··· Passage shown

The Economist’s January 7th article, “Rough Justice: The wrong way to reform the courts,” offers a misleading picture of Bolivia’s recent judicial elections. While the newly elected magistrates face real challenges in renewing the Bolivian public’s faith in the national justice system, this article erroneously claims that appointed judges would were be better suited to tackle these challenges. Moreover, it draws unsupported links between judicial reforms and lynching, a practice that is strictly forbidden by legislation passed under Morales’ tenure. Overall, the author uses incomplete or inaccurate information to dramatize crime and corruption; it suggests Bolivia’s justice system that approves of vigilantism and falsely implies that the judicial reforms will lead to an increase in this troubling phenomena.
Bolivia’s justice system does contain many flaws and endemic problems, and Morales’s initiatives to address them have been mixed at best. However, the Economist should take care to analyze the real problems, and not sensationalize and misrepresent complex Bolivian dynamics.
The article begins with a dramatized portrait of El Alto as a city without law: “In the streets of El Alto, Bolivia’s poorest and fastest-growing city, scarecrow dummies hang grotesquely from lampposts with ropes around their necks as a macabre warning to potential thieves and criminals. The threat is not idle. Residents have little faith in the police or the courts. Instead, they often take justice into their own hands: the lynching and killing of alleged offenders is not infrequent in El Alto, nor elsewhere in Bolivia.”
- The author suggests that lynching in Bolivia is common practice. Lynchings have been a problem in Bolivia decades before Morales’s election and continue to occur, largely in impoverished peri-urban areas as a result of lack of faith in law enforcement. Yet, law approved during the Morales administration strictly forbids the practice. According to Bolivian Jurisdictional Law, which outlines acceptable forms and guidelines for alternative indigenous justice, lynching is a human rights violation.[i]
The author then wrongly correlates the judicial elections as an attempt to address lynching: “The socialist government of President Evo Morales reckons that the way to restore public faith in the judicial system is to replace the judges with elected ones. On January 3rd, with much fanfare, he swore in 56 judges elected in a national ballot last October. They will now compose the country’s four highest courts.”
- The election of high-ranking judicial officials is only one part of a long-term, broad-based overhaul of the Bolivian judiciary, which has had mixed results. By focusing on public rejection of judicial elections, the article misses the broader impact of these systematic reforms.
The article continues, “For Mr. Morales’s supporters, this represents popular justice. The judiciary was “packed by middle-class opportunistic lackeys of the government of the day”, complained Idon Chivi, an official responsible for the reform. The new judges, he says, are more representative: 50% are women and some, for the first time, are Amerindian.”
- MAS implemented judicial elections to rectify the former established system, which allowed political parties participating in government coalitions to negotiate the installation of justices sympathetic to their causes. Moreover, interim replacements filled many judicial seats and numerous remained vacant over the past several years, due to resignations and legislative gridlock.[ii]
- The judicial elections also ended the terms of interim justices directly appointed by Morales, a move that provoked criticism from international human rights monitors and legal experts.

······
··· Excerpted data

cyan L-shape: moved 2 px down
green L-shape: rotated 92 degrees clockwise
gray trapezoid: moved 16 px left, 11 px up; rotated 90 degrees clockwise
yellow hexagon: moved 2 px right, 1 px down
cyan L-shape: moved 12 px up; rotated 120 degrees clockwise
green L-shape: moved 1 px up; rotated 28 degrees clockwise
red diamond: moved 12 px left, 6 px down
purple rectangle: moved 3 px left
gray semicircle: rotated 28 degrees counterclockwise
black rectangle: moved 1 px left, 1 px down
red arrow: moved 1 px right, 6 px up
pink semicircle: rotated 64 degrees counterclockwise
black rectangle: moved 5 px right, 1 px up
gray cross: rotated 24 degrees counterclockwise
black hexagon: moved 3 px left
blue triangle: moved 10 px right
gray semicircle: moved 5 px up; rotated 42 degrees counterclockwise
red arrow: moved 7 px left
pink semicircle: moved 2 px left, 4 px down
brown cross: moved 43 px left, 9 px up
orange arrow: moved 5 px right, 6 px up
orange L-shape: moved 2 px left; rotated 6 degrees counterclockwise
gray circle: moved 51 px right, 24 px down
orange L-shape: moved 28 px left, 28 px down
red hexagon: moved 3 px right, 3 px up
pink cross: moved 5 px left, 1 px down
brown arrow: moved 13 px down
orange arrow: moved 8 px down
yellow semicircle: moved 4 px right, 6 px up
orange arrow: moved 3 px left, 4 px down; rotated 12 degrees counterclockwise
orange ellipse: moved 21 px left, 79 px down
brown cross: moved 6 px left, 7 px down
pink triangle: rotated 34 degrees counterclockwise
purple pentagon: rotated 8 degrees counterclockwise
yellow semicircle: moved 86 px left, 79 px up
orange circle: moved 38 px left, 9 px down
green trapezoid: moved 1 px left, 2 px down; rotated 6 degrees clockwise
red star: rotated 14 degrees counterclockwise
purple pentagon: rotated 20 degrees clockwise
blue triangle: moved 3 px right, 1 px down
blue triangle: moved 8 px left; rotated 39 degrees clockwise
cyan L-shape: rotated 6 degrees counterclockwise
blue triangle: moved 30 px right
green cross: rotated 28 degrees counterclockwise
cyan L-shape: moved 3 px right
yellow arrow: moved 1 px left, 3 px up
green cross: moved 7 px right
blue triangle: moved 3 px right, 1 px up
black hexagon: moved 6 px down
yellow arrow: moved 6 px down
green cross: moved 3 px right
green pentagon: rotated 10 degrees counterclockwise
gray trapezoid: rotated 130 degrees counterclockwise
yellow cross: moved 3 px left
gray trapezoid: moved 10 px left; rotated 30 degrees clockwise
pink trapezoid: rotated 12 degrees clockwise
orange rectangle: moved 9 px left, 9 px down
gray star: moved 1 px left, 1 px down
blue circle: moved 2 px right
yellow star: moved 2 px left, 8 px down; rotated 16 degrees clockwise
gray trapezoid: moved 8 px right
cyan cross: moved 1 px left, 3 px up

······

> [Exercise aim] Quote the stretch of the passage on Bolivia's judicial elections from "Bolivia’s justice system does" through "complex Bolivian dynamics.". The records have no connection to the text on Bolivia's judicial elections.

> [Completed task]
Bolivia’s justice system does contain many flaws and endemic problems, and Morales’s initiatives to address them have been mixed at best. However, the Economist should take care to analyze the real problems, and not sensationalize and misrepresent complex Bolivian dynamics.